ATHENS — At a site of Orthodox Christian study for more than 1,000 years, desks are kept dusted and ancient manuscripts carefully preserved. There is everything except students.
The Halki Theological School — on an island off Istanbul — was closed in 1971 by Turkish authorities in a huge blow to the spiritual heart of Orthodoxy. Without the seminary, the Orthodox are denied a center for theological study and clerical training in what was the ancient Byzantine capital.
Some fear this could one day leave them without an Istanbul-based patriarch, who is considered the "first among equals" in the world's Eastern Orthodox hierarchy.
The present ecumenical patriarch, Bartholomew I, has said often that the school's fate rests "in the Lord's hands." But now a different type of savior could be sweeping in from the West: the European Union.
Turkey's ambition to join the EU has forced profound changes, including abolishing the death penalty last year.
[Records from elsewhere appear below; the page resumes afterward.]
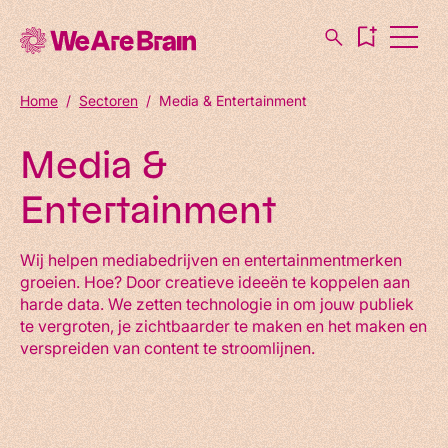
Home
/
Sectoren
/
Media & Entertainment
Media &
Entertainment
Wij helpen mediabedrijven en entertainmentmerken
groeien. Hoe? Door creatieve ideeën te koppelen aan
harde data. We zetten technologie in om jouw publiek
te vergroten, je zichtbaarder te maken en het maken en
verspreiden van content te stroomlijnen.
Bartholomew and others cautiously hope the pro-EU tide could wash aside the restrictions on Halki and other rules on patriarchal succession — which some Orthodox leaders claim were imposed to cement Turkish control over the few thousand ethnic Greeks left in Istanbul.
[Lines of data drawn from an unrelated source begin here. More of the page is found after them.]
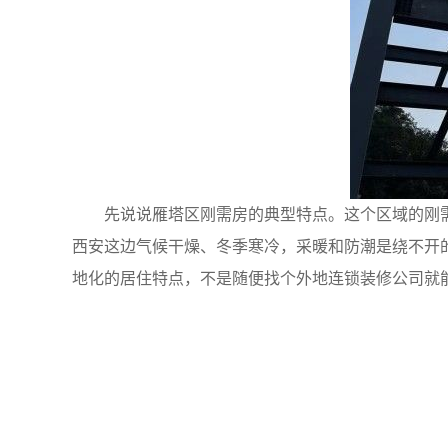
先说说雁塔区刚需房的典型特点。这个区域的刚需
西安这边气候干燥、冬季寒冷，采暖和防潮是绕不开
地化的居住特点，不是随便找个外地连锁装修公司就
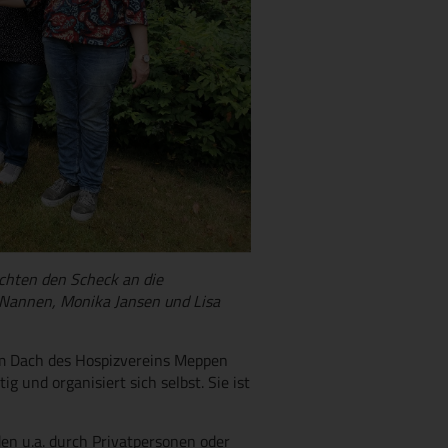
eichten den Scheck an die
la Nannen, Monika Jansen und Lisa
m Dach des Hospizvereins Meppen
g und organisiert sich selbst. Sie ist
en u.a. durch Privatpersonen oder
"I think to join the EU such limits are not acceptable within the European mentality," Bartholomew said in early June.
For both sides, however, the issues run much deeper than the patriarch's modest domain in Istanbul. The tradition, stability and even survival of the faith are often raised.
Today, fewer than 5,000 ethnic Greeks remain in Turkey — leaving just a handful of Turkish-born Orthodox clerics able someday to succeed the 63-year-old Bartholomew under Turkish rules requiring that the patriarch be a Turkish citizen.
To the world's 200 million Orthodox Christians, Halki represents a tangible connection to the Byzantine Empire that ruled for more than 1,000 years until Constantinople fell to Ottoman Muslims in 1453 and became Istanbul.
Though there are other Orthodox seminaries in the world, none can match Halki's stature.
But under Turkish law, no independent religious schools are allowed for higher degrees — which forced the closure of the Halki seminary in 1971.
A Turkish parliament member, Onur Oymen, said amending the religious education rules for the Orthodox could open the door for Islamic fundamentalists and other groups to seek the same privileges.
"Laws prohibit private, high-level, religious schools. There isn't a single Muslim university in Turkey," he said. "It doesn't have anything to do with [being] Christian or Muslim."